Edit the listing from its first line up to and including the line with "Number of apples: 4" so that "brown" becomes "speckled". Leave everything else unchanged.
┌─ Data excerpts
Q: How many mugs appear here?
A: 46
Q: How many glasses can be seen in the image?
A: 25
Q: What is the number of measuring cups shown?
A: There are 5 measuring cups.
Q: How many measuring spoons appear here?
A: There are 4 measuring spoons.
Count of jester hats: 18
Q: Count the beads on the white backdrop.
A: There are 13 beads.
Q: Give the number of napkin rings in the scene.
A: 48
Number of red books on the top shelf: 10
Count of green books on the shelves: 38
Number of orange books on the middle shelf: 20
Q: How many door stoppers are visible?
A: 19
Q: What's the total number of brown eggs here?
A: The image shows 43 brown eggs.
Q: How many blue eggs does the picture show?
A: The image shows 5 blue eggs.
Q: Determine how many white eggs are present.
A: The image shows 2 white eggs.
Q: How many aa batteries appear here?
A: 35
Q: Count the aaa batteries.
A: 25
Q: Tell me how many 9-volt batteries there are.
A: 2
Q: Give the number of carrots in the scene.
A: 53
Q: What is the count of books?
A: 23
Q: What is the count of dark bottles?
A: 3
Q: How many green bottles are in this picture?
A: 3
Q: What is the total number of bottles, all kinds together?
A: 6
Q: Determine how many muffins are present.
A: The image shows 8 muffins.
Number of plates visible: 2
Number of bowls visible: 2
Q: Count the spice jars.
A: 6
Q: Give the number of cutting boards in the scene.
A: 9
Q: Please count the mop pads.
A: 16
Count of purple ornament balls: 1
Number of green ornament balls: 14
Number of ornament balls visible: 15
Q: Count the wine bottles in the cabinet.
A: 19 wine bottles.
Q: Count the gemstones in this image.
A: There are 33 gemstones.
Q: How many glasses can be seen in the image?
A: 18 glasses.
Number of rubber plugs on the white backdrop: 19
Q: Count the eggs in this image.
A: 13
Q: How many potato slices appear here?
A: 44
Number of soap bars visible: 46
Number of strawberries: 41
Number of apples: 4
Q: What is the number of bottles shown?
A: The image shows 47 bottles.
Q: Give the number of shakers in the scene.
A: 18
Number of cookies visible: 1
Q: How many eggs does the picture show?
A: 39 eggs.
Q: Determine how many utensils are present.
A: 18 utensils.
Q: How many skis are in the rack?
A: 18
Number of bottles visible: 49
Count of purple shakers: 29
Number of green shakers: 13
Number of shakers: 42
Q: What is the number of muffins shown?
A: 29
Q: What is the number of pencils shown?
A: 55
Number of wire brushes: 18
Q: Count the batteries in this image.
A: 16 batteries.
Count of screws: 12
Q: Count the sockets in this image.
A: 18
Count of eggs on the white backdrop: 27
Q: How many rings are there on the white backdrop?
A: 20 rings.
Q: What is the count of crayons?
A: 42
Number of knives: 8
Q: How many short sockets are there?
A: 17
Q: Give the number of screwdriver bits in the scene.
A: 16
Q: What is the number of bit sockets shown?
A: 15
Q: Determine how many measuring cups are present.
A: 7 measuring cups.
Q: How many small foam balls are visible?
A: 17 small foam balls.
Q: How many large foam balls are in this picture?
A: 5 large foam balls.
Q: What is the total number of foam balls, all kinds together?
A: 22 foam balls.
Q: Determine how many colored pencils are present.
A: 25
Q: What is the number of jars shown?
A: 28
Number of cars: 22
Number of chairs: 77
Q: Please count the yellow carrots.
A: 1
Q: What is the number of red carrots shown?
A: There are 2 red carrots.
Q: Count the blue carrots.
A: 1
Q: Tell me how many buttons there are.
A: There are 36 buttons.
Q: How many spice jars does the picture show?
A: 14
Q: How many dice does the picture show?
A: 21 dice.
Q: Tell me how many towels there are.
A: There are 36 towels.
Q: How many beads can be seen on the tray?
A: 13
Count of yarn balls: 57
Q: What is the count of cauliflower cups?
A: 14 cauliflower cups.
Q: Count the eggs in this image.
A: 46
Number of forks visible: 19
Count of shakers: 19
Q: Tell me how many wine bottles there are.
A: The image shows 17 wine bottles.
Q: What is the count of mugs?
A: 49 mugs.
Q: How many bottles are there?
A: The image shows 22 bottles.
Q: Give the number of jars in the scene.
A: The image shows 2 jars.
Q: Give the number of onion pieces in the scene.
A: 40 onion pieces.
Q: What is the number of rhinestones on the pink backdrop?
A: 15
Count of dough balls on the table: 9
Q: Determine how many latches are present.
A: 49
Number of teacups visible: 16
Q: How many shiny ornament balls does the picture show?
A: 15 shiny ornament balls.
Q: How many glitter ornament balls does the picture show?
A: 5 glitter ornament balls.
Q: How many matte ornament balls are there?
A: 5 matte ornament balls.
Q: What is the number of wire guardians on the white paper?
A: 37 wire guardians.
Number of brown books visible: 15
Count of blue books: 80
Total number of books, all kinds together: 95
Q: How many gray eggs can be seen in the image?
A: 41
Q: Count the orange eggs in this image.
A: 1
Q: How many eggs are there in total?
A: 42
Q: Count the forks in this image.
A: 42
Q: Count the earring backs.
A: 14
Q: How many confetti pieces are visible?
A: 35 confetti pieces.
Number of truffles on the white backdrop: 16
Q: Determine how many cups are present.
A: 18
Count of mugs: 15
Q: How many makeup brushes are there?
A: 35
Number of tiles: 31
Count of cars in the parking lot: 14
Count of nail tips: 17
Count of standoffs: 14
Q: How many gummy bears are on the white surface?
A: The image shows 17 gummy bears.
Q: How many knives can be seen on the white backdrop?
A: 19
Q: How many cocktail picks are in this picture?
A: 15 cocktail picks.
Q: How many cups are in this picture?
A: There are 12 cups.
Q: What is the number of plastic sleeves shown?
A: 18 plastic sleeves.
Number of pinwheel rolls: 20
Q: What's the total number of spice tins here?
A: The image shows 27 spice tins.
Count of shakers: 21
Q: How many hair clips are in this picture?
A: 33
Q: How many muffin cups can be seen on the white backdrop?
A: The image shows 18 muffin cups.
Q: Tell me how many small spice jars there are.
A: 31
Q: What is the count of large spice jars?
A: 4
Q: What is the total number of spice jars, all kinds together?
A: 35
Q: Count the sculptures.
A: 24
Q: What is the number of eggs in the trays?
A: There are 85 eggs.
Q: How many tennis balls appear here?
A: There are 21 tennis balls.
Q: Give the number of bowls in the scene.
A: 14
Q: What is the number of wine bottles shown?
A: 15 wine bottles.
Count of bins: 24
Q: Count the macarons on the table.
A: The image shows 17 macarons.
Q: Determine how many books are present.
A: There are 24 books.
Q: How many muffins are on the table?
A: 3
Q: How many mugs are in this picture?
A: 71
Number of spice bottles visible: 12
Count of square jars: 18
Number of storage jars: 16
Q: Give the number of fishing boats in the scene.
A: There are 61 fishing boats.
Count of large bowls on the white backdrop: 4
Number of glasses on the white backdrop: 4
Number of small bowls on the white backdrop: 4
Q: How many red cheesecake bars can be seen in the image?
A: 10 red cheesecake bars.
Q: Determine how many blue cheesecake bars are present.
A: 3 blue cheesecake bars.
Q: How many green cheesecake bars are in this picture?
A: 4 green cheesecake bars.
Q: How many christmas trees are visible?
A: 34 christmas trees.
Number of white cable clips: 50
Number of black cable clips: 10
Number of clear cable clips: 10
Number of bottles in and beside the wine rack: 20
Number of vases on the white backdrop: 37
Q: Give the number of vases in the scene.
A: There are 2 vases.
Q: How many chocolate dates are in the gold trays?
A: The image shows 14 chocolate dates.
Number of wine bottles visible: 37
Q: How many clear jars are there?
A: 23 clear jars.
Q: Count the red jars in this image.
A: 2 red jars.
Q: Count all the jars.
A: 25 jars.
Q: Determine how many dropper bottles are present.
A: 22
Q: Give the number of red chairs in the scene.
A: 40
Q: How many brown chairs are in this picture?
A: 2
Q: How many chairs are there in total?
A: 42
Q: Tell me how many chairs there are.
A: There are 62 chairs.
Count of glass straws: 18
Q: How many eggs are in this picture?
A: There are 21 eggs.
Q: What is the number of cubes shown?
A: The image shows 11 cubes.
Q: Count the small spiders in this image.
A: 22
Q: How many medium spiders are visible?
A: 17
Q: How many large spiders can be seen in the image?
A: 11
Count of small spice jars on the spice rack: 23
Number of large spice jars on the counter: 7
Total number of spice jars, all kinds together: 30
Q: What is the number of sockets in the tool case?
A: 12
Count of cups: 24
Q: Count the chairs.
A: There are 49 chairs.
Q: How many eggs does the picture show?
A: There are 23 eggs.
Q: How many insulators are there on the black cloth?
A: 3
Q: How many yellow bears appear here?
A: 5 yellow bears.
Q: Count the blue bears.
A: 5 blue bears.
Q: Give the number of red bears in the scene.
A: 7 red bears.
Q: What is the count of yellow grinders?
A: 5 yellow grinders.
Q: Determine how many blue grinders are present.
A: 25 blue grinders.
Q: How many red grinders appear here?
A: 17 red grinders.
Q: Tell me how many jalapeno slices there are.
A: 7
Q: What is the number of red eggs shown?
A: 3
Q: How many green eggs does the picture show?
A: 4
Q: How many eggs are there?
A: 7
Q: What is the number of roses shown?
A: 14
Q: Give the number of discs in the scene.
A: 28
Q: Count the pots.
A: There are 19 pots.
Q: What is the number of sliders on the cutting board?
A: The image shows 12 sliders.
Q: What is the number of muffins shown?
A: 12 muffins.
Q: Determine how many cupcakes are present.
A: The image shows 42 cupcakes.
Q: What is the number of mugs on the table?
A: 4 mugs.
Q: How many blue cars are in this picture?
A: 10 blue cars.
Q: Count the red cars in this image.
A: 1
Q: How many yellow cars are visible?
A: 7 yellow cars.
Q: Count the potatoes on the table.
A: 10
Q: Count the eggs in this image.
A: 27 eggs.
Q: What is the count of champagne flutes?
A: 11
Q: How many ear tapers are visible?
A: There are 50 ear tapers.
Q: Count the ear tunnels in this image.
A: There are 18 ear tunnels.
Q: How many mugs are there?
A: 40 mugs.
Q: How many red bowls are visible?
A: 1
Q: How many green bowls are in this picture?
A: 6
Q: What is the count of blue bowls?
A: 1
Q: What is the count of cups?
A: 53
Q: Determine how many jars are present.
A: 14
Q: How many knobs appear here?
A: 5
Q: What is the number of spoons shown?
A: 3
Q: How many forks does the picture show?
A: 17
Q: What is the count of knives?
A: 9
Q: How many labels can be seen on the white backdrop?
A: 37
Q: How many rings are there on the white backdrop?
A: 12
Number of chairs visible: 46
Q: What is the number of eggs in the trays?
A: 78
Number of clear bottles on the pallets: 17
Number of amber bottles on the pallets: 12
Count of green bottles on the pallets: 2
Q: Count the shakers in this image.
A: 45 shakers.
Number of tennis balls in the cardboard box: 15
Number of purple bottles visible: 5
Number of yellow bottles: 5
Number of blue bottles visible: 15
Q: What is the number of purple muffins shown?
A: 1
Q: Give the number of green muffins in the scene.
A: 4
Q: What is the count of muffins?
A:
└─
__The reply__.
Q: How many mugs appear here?
A: 46
Q: How many glasses can be seen in the image?
A: 25
Q: What is the number of measuring cups shown?
A: There are 5 measuring cups.
Q: How many measuring spoons appear here?
A: There are 4 measuring spoons.
Count of jester hats: 18
Q: Count the beads on the white backdrop.
A: There are 13 beads.
Q: Give the number of napkin rings in the scene.
A: 48
Number of red books on the top shelf: 10
Count of green books on the shelves: 38
Number of orange books on the middle shelf: 20
Q: How many door stoppers are visible?
A: 19
Q: What's the total number of speckled eggs here?
A: The image shows 43 speckled eggs.
Q: How many blue eggs does the picture show?
A: The image shows 5 blue eggs.
Q: Determine how many white eggs are present.
A: The image shows 2 white eggs.
Q: How many aa batteries appear here?
A: 35
Q: Count the aaa batteries.
A: 25
Q: Tell me how many 9-volt batteries there are.
A: 2
Q: Give the number of carrots in the scene.
A: 53
Q: What is the count of books?
A: 23
Q: What is the count of dark bottles?
A: 3
Q: How many green bottles are in this picture?
A: 3
Q: What is the total number of bottles, all kinds together?
A: 6
Q: Determine how many muffins are present.
A: The image shows 8 muffins.
Number of plates visible: 2
Number of bowls visible: 2
Q: Count the spice jars.
A: 6
Q: Give the number of cutting boards in the scene.
A: 9
Q: Please count the mop pads.
A: 16
Count of purple ornament balls: 1
Number of green ornament balls: 14
Number of ornament balls visible: 15
Q: Count the wine bottles in the cabinet.
A: 19 wine bottles.
Q: Count the gemstones in this image.
A: There are 33 gemstones.
Q: How many glasses can be seen in the image?
A: 18 glasses.
Number of rubber plugs on the white backdrop: 19
Q: Count the eggs in this image.
A: 13
Q: How many potato slices appear here?
A: 44
Number of soap bars visible: 46
Number of strawberries: 41
Number of apples: 4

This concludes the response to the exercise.